Das Gästebuch stammt von * my little guestbook                                                         
****mylittlehomepage***net

Kann sich jemand erklären wieso das so ist?

Für ergebnisorientierte Antworten wäre ich sehr dankbar!


----------



## chmee (25. August 2011)

Freie "Universalgästebücher" für Allemann leiden darunter, dass sie populär sind, und - wenn geknackt - gleich eine Schar von Gästebüchern für die Spammer öffnet. Somit macht es immer Sinn, so etwas in Heimarbeit selbst zu programmieren. Nicht, weil er besser ist als andere CAPTCHAs, sondern weil der Code individuell ist.
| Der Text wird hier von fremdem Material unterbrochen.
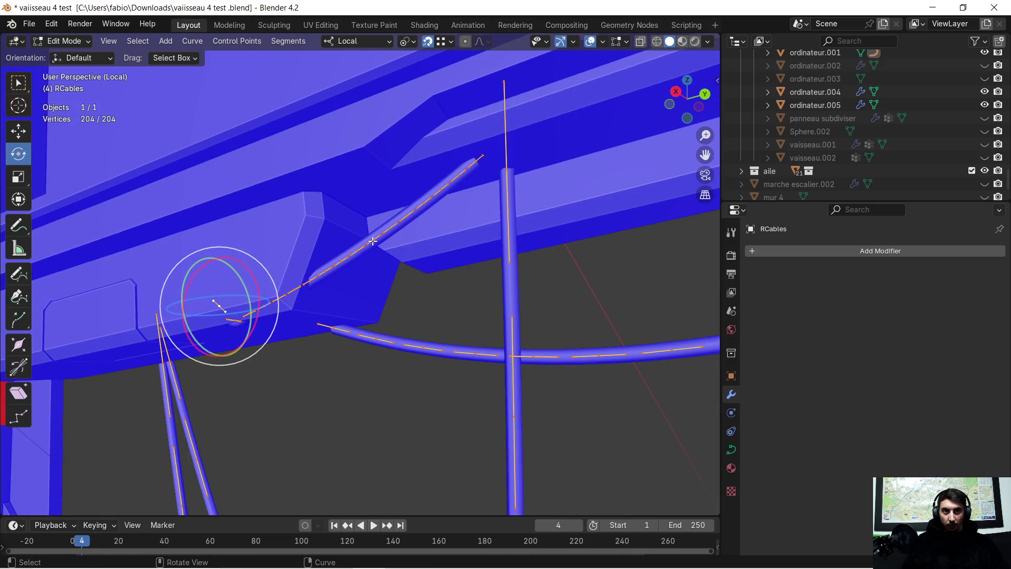
left_click(372, 241)
key("l")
Hintergrundwissen über die Gedanken der Spambot-Anbieter - Link

mfg chmee


----------



## Cocolat (25. August 2011)

Hallo chmee,

Danke für den Link. Ich hab mal ein wenig quergelesen, leider erleichtert mir das nicht die Arbeit, das Gästebuch irgendwie spamfrei zu machen. Ich meine das GB hat gut funktioniert, umprogrammieren kann ich es leider nicht :-(


----------



## chmee (25. August 2011)

Naja. Ob's gut funktioniert hat ist unerheblich, wenn es auch für Spammer gut funktioniert.. ich weiß leider auch nicht, wie ich eine "_ergebnisorientierte Antwort_" nennen soll, wenn es eine Tatsache ist, dass Du mit den "bekannteren Gästebuchscripts Nix gewinnst. Lediglich das Einbinden von ReCaptcha soll noch was bringen (oder eben selbst schreiben)

mfg chmee


----------



## Cocolat (25. August 2011)

ok. Aus deinen Worten lese ich, dass das ReCaptcha wohl nicht die beste Lösung ist. Das heisst also selbst schreiben,....öhhm..., umschreiben ginge auch? und wie umständlich ist das?


----------



## timestamp (25. August 2011)

Du musst halt den bestehenden Code ersetzen.
Ich habe hier vor längerer Zeit mal einen Beispielcode geschrieben. Du darfst ihn gerne nutzen und verändern.
Link zum Beispiel Captcha


----------



## chmee (25. August 2011)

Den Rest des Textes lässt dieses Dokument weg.